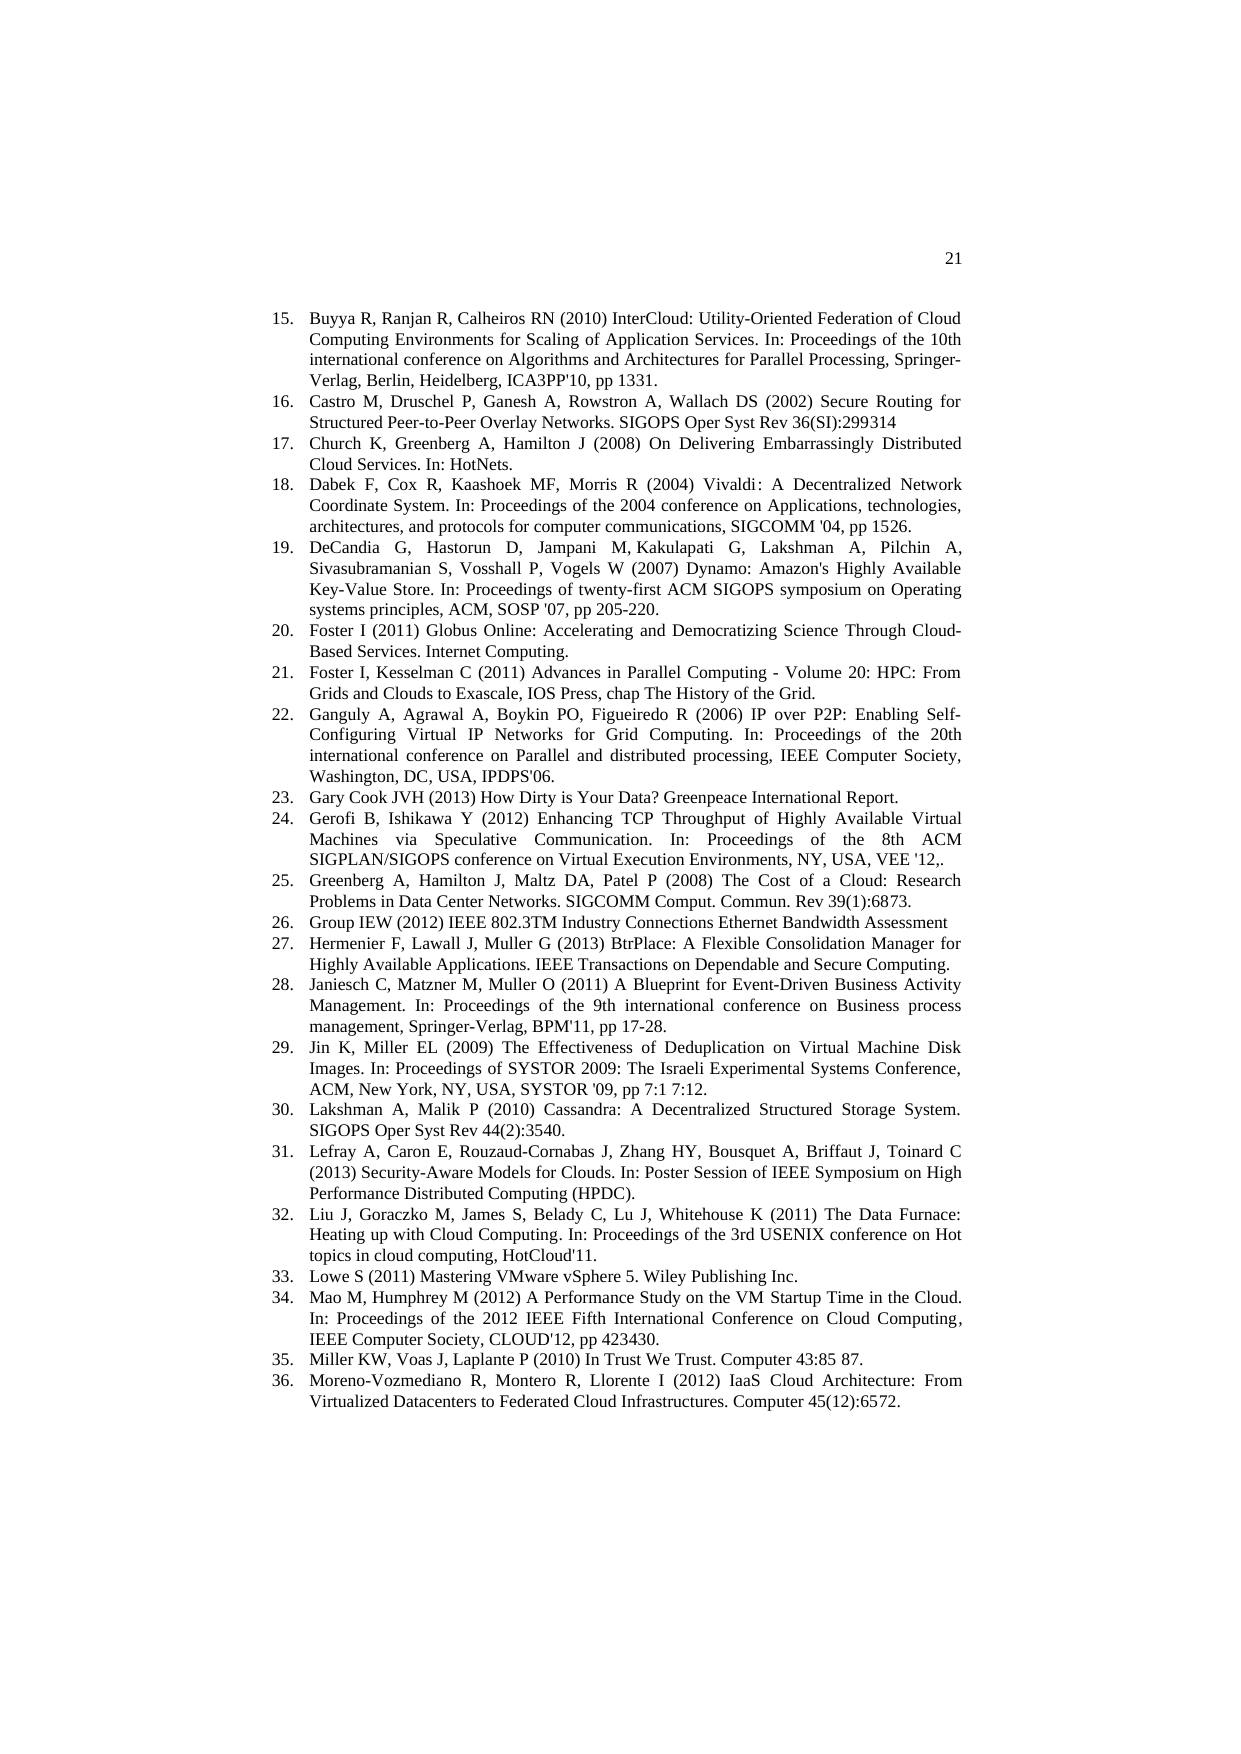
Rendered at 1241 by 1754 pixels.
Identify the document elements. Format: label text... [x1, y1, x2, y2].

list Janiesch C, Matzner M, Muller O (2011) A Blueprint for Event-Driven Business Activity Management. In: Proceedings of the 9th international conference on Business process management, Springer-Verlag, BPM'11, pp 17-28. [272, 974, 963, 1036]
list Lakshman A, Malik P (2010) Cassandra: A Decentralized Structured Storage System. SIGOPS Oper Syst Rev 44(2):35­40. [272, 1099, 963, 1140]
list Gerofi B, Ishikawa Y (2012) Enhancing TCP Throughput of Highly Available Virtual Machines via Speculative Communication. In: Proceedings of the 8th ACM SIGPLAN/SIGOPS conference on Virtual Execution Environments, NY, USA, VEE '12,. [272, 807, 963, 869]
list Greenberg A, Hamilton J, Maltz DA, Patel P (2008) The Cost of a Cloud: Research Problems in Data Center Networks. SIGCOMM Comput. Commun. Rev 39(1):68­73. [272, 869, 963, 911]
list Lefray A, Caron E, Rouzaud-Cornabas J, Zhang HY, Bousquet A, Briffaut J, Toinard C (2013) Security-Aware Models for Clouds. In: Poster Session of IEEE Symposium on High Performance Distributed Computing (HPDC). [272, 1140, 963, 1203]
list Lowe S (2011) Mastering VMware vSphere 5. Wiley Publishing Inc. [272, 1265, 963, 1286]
........
Action item: Find each line in the listing above that contains "SIGOPS", and copy that line.

Your response:
list Lakshman A, Malik P (2010) Cassandra: A Decentralized Structured Storage System. SIGOPS Oper Syst Rev 44(2):35­40. [272, 1099, 963, 1140]
list Gerofi B, Ishikawa Y (2012) Enhancing TCP Throughput of Highly Available Virtual Machines via Speculative Communication. In: Proceedings of the 8th ACM SIGPLAN/SIGOPS conference on Virtual Execution Environments, NY, USA, VEE '12,. [272, 807, 963, 869]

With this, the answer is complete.